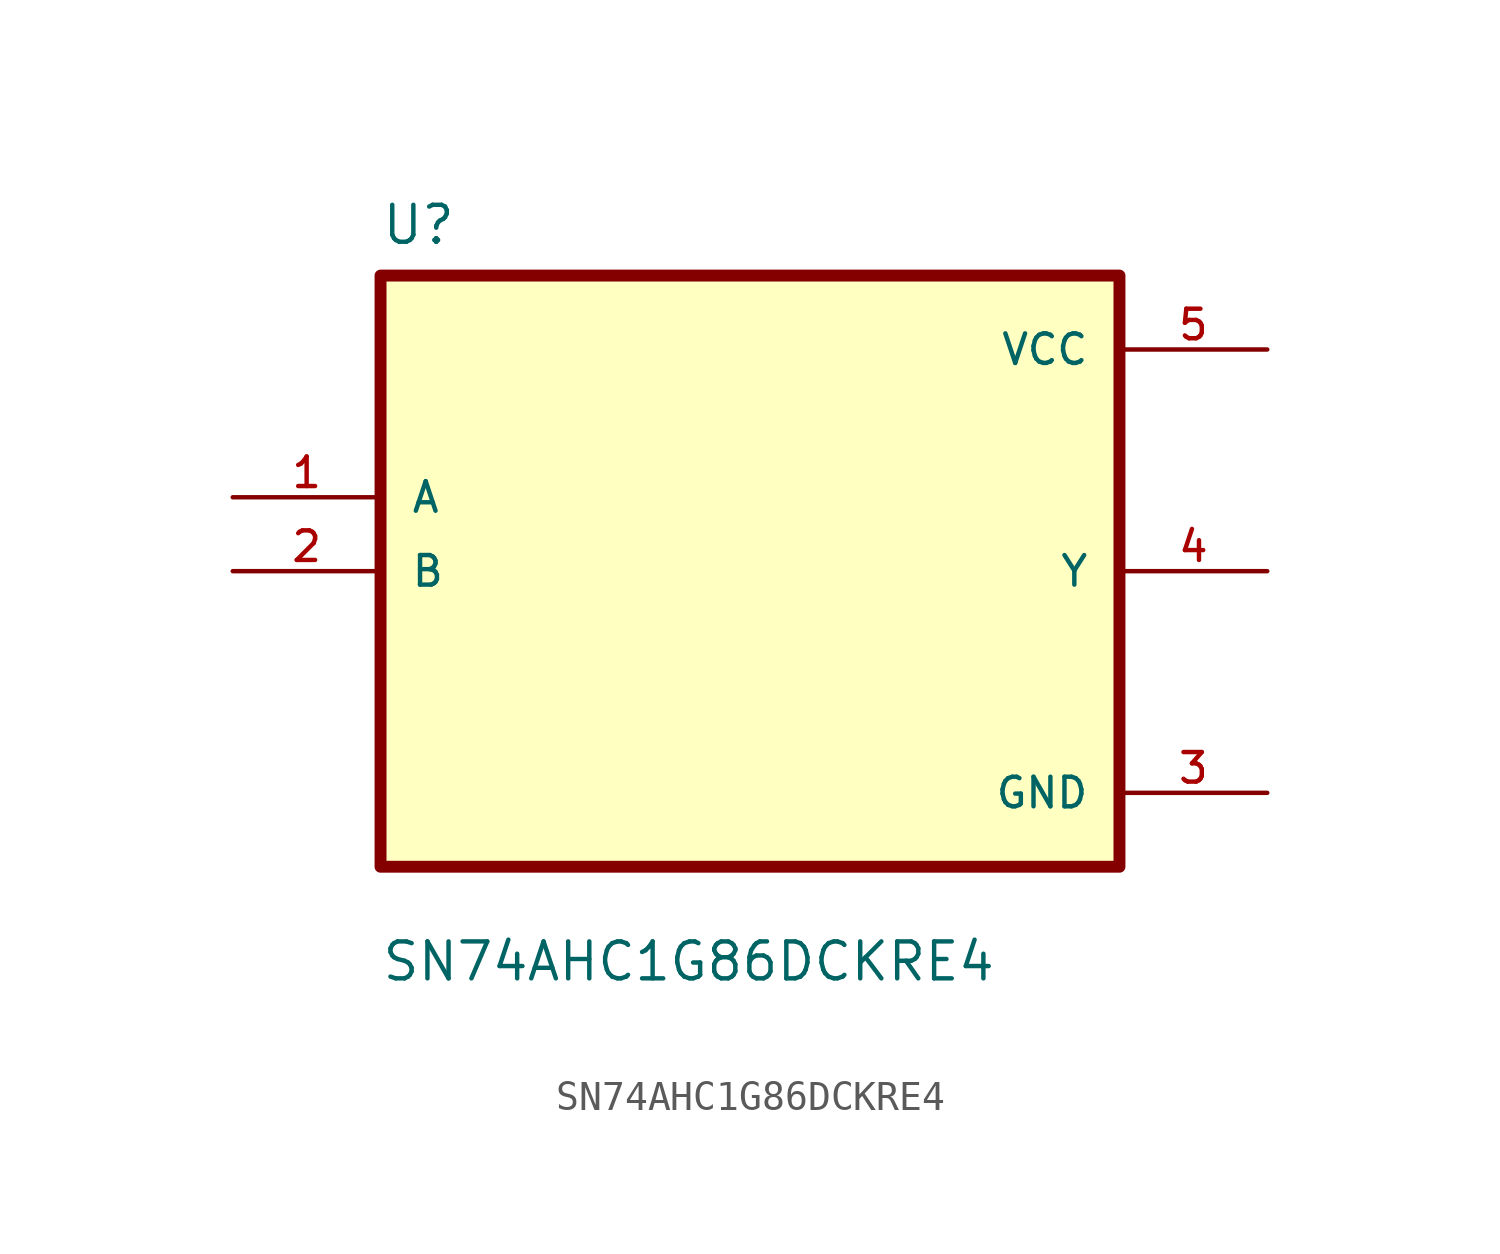
<source format=kicad_sym>
(kicad_symbol_lib
  (version 20241209)
  (generator "kicad_symbol_editor")
  (generator_version "9.0")
  (symbol "SN74AHC1G86DCKRE4"
    (pin_names
      (offset 1.016))
    (property "Reference" "U"
      (at -12.7 11.16 0)
      (effects (font (size 1.27 1.27)) (justify left bottom)))
    (property "Value" "SN74AHC1G86DCKRE4"
      (at -12.7 -14.16 0)
      (effects (font (size 1.27 1.27)) (justify left bottom)))
    (symbol "SN74AHC1G86DCKRE4_0_0"
      (rectangle (start -12.7 -10.16) (end 12.7 10.16) (stroke (width 0.41) (type default)) (fill (type background)))
      (pin input line (at -17.78 2.54 0) (length 5.08) (name "A" (effects (font (size 1.016 1.016)))) (number "1" (effects (font (size 1.016 1.016)))))
      (pin input line (at -17.78 0 0) (length 5.08) (name "B" (effects (font (size 1.016 1.016)))) (number "2" (effects (font (size 1.016 1.016)))))
      (pin power_in line (at 17.78 7.62 180) (length 5.08) (name "VCC" (effects (font (size 1.016 1.016)))) (number "5" (effects (font (size 1.016 1.016)))))
      (pin output line (at 17.78 0 180) (length 5.08) (name "Y" (effects (font (size 1.016 1.016)))) (number "4" (effects (font (size 1.016 1.016)))))
      (pin power_in line (at 17.78 -7.62 180) (length 5.08) (name "GND" (effects (font (size 1.016 1.016)))) (number "3" (effects (font (size 1.016 1.016))))))))
</source>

══════════

Task item — I'd like the records above given again exactly, please, without the pictures.

Answer section —
<source format=kicad_sym>
(kicad_symbol_lib
  (version 20241209)
  (generator "kicad_symbol_editor")
  (generator_version "9.0")
  (symbol "SN74AHC1G86DCKRE4"
    (pin_names
      (offset 1.016))
    (property "Reference" "U"
      (at -12.7 11.16 0)
      (effects (font (size 1.27 1.27)) (justify left bottom)))
    (property "Value" "SN74AHC1G86DCKRE4"
      (at -12.7 -14.16 0)
      (effects (font (size 1.27 1.27)) (justify left bottom)))
    (symbol "SN74AHC1G86DCKRE4_0_0"
      (rectangle (start -12.7 -10.16) (end 12.7 10.16) (stroke (width 0.41) (type default)) (fill (type background)))
      (pin input line (at -17.78 2.54 0) (length 5.08) (name "A" (effects (font (size 1.016 1.016)))) (number "1" (effects (font (size 1.016 1.016)))))
      (pin input line (at -17.78 0 0) (length 5.08) (name "B" (effects (font (size 1.016 1.016)))) (number "2" (effects (font (size 1.016 1.016)))))
      (pin power_in line (at 17.78 7.62 180) (length 5.08) (name "VCC" (effects (font (size 1.016 1.016)))) (number "5" (effects (font (size 1.016 1.016)))))
      (pin output line (at 17.78 0 180) (length 5.08) (name "Y" (effects (font (size 1.016 1.016)))) (number "4" (effects (font (size 1.016 1.016)))))
      (pin power_in line (at 17.78 -7.62 180) (length 5.08) (name "GND" (effects (font (size 1.016 1.016)))) (number "3" (effects (font (size 1.016 1.016))))))))
</source>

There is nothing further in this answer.